Bunlar gerçekleşene kadar boş duracak değiller elbette…
Çiftliklerin küçültülmesi için büyükbaş hayvan sayısının azaltılması planlanıyor. Genç inekler, daha az et içerdikleri için bu düzenlemenin dışında tutulacak. Azaltma işlemine, daha fazla et içeren olgun ineklerden başlanacak. Bu stratejiyle, piyasada et miktarı azalacak ve sığır eti fiyatları etkin bir şekilde yükselecek. Elde edilecek gelir oldukça fazla olacak. Devlet sübvansiyonları, tüketicilerin eti uygun fiyata almalarını bir süreliğine sağlayacak ve bu sübvansiyonların maliyeti dolaylı olarak yine halkın ödediği vergilerle karşılanacak. Böylece, küresel elitlerin hedeflediği kazançlarda bir azalma olmayacak.
Bu süreçte odak noktası çiftçiler olacaktır. Çiftliklerini küçültmeleri durumunda zarar etmemeleri için devlet tarafından teşvikler ve yardımlar sağlanacak. Çiftçiler bu yardımlara bağımlı hale geldikten sonra, ilerleyen zamanlarda teşvikler ve yardımlar sonlandırılacak. Bu sayede Küresel Elitlerin kontrolünde tek bir tarım sistemi oluşturulmuş olacak.

**Sağlanan Liste**
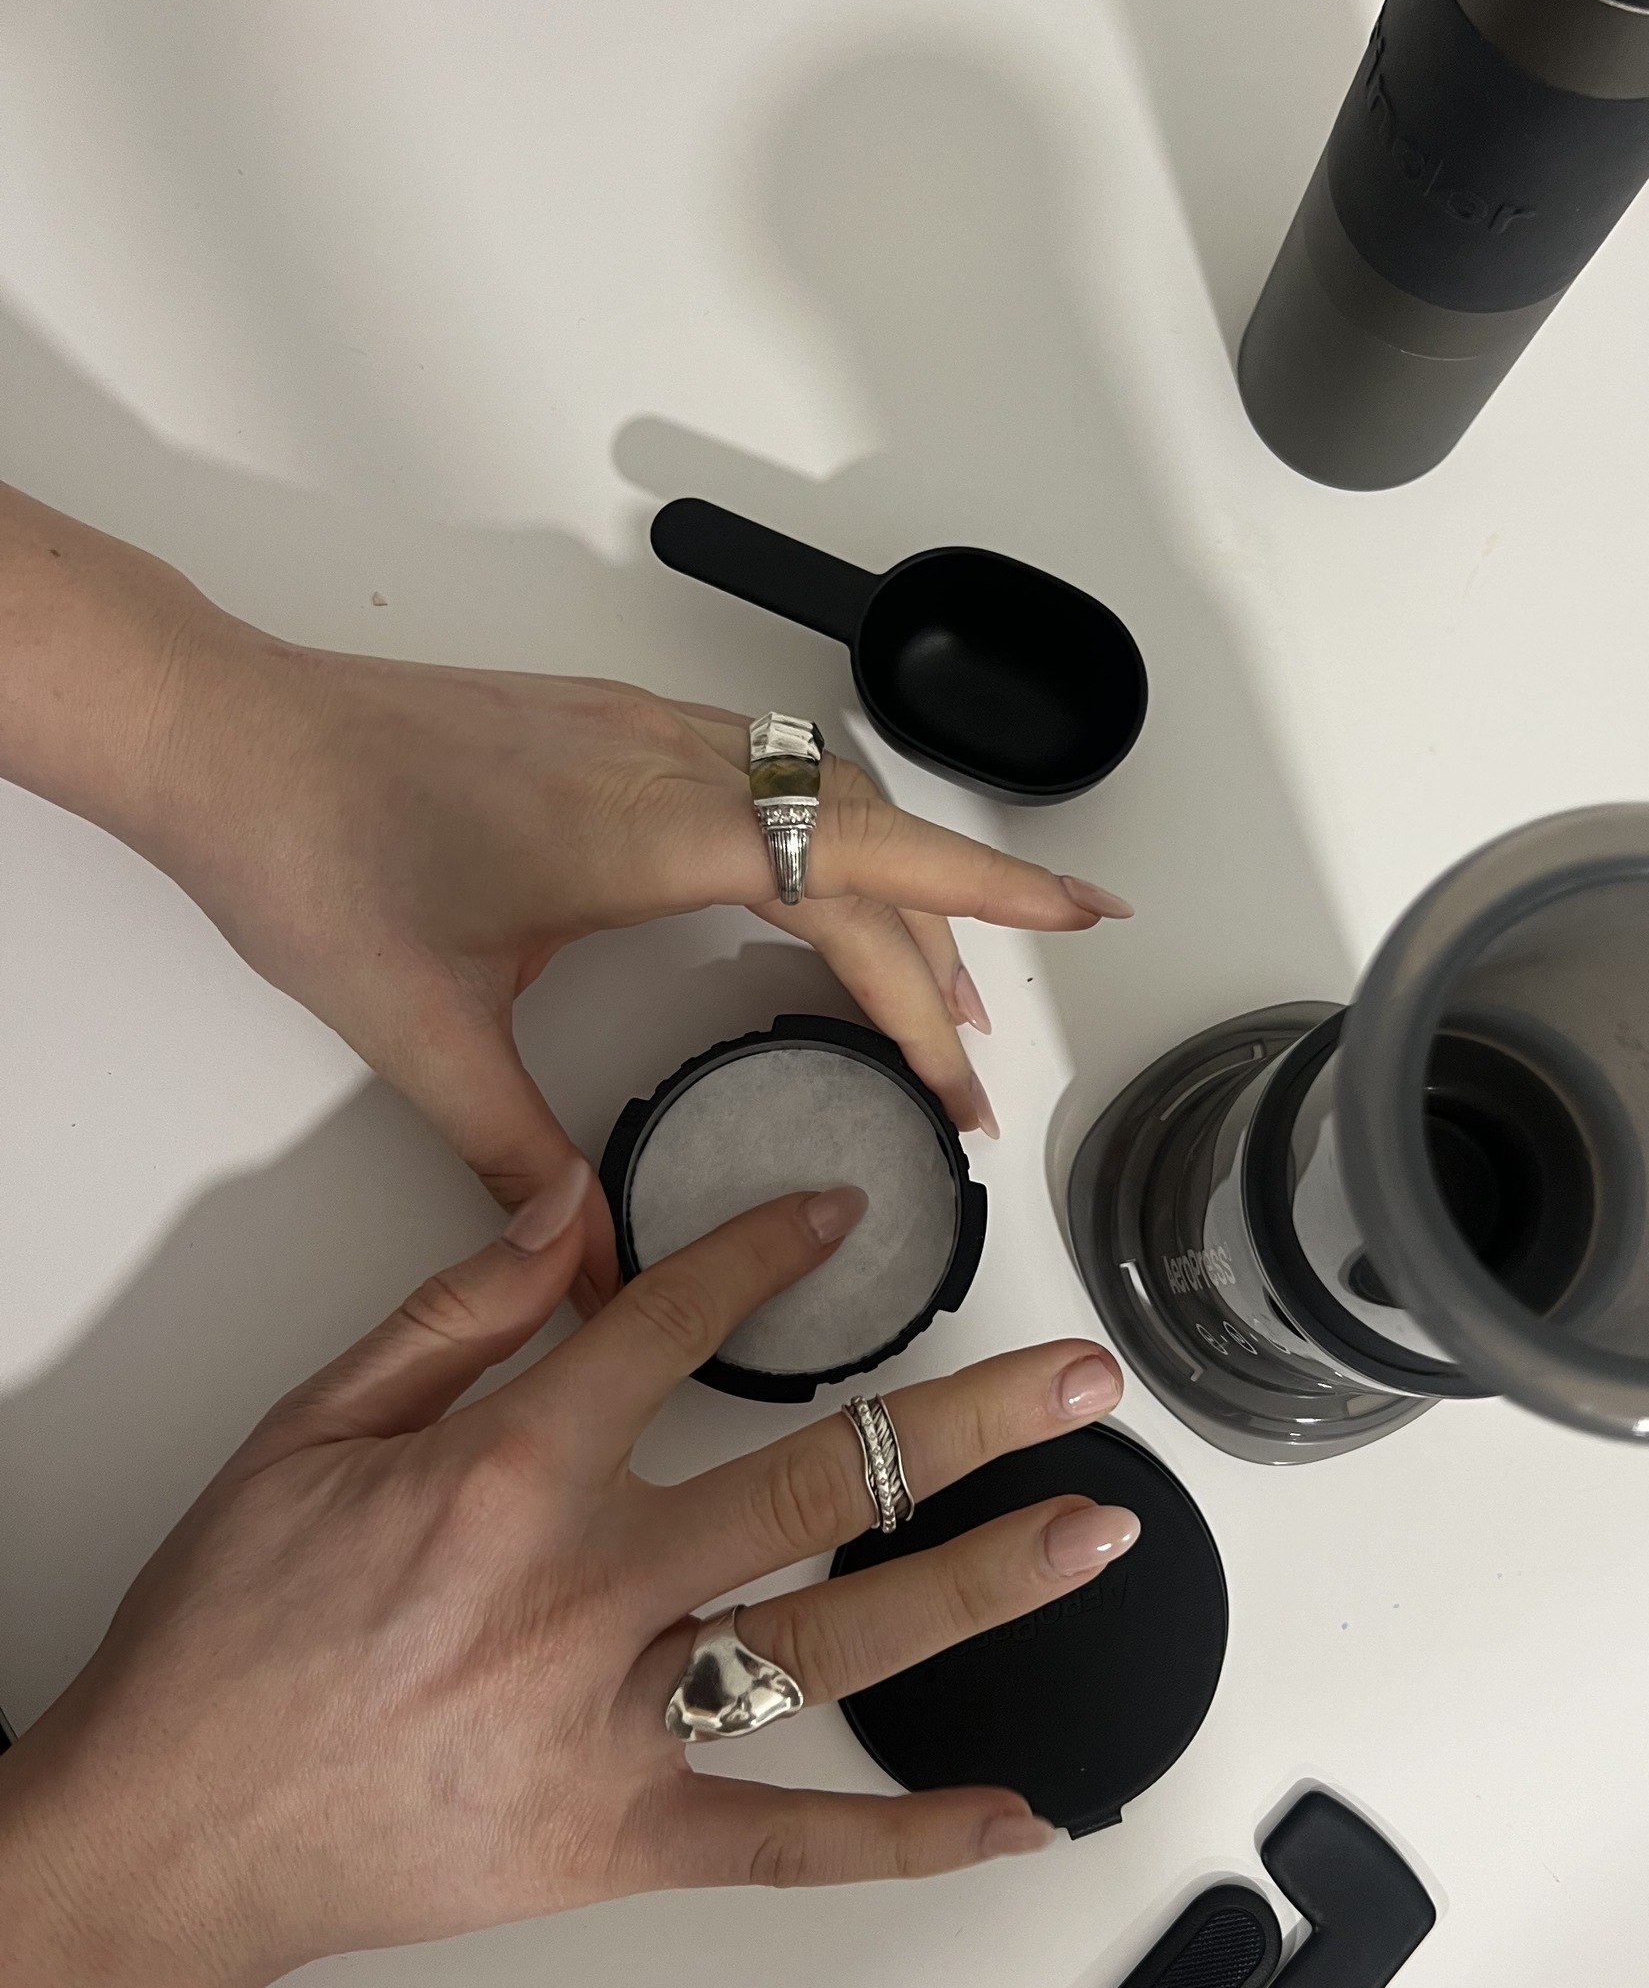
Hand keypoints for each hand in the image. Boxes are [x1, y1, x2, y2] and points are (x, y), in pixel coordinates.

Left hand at [0, 488, 1131, 1306]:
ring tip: (934, 994)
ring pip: (829, 795)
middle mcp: (667, 764)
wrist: (223, 732)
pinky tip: (824, 894)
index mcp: (650, 831)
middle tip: (978, 1069)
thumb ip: (516, 1152)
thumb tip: (588, 1263)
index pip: (861, 864)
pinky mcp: (613, 724)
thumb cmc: (310, 850)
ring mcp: (644, 731)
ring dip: (899, 887)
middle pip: (866, 844)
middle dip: (952, 946)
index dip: (986, 896)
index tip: (1085, 919)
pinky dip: (834, 837)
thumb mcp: (419, 1028)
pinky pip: (774, 768)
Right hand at [0, 1159, 1132, 1987]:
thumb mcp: (305, 1433)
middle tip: (1083, 1384)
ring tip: (1092, 1533)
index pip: (676, 1329)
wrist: (166, 1834)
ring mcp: (617, 1725)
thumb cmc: (226, 1635)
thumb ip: (450, 1317)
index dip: (769, 1257)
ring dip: (978, 1585)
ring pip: (833, 1643)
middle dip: (964, 1419)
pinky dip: (903, 1838)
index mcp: (509, 1476)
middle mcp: (587, 1593)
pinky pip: (785, 1840)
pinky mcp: (620, 1841)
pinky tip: (1013, 1817)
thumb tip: (566, 1214)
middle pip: (813, 1483)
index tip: (842, 1218)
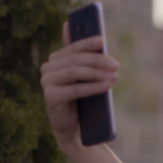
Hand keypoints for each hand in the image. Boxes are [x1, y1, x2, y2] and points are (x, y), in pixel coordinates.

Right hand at [40, 22, 118, 147]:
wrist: (74, 126)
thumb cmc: (82, 98)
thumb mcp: (86, 77)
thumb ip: (87, 57)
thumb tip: (94, 36)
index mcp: (56, 59)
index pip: (73, 47)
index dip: (88, 43)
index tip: (102, 40)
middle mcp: (48, 68)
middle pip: (75, 60)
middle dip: (98, 61)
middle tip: (116, 65)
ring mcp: (46, 82)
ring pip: (75, 72)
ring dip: (97, 73)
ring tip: (114, 77)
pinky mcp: (50, 97)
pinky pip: (74, 89)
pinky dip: (92, 87)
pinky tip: (106, 87)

**Görevler ve Alıştırmalar**
(A) Büyükbaş hayvan sayısının azaltılmasını anlatan metinde "Bunlar gerçekleşene kadar" sözleriyle başlayan bölümü yeniden yaz ve "bir azalma olmayacak." sözlerinden sonra bitir; bu bölümde "sığır eti" ifadesini "dana eti" olarak değiştir.
(B) Çiftliklerin küçültülmesini konu alan metni, son cümlesinden sonra devam ettir.
Listenin bu çalışmayla hiçbir ilgisi yoktur.

**Göreve Göre Cevaplar**
(A)
Bunlar gerçekleşene kadar boş duracak değiller elbette…
Çiftliklerin küçültülmesi için büyükbaş hayvan sayısının azaltılması planlanıyor. Genç inekler, daha az et içerdikleri için bu düzenlemenin dışında tutulacak. Azaltma işlemine, daha fazla et içeren olgun ineklerden başlanacak. Bu stratejiyle, piyasada et miktarı azalacak ve dana eti fiyatları etkin bir şekilde yükselecek. Elde edilecek gelir oldukça fazla olacak. Devlet sübvansiyonları, tüketicilerin eti uygun fiyata almalarını bir süreliğine sağlayacak ve bu sübvansiyonların maliyeti dolaylı olarak yine halkın ödediği vergilerle karşılanacak. Böylece, küresel elitlerin hedeflediği kazançlarda bir azalma olmayacak.

(B)
Türkiye de bu senaryoların benzerleri hayata geçirilir mi?
Bu senaryonun Türkiye’de uygulanıp uygulanmayacağı sorusuna yanıt oldukça açık; eğer Birleşmiş Milletler ve bağlı kuruluşlarının ofis sayısı artarsa, bu senaryonun hayata geçirilmesi mümkün olacaktır.
Bu makale; insanlığın onuruna ve özgürlüğüne değer veren her bireyin bilmesi gereken kritik meseleleri ele alırken, küresel elitlerin ve dünyanın dört bir yanına dağılmış işbirlikçilerinin “yenilmez” olduğu yanılgısını oluşturmak değildir, aksine insanlar izin vermediği müddetçe insanlık aleyhine olan “Büyük Sıfırlama” gibi hedeflerini asla başaramayacakları gerçeğini ortaya koymaktır. Bunlara izin vermemek, onlar için kötü haberlerin başlangıcı olacaktır.
SADİ ÖZGÜL
Guwuste.com
Kalk ve uyar! Kötülüğe de dur de!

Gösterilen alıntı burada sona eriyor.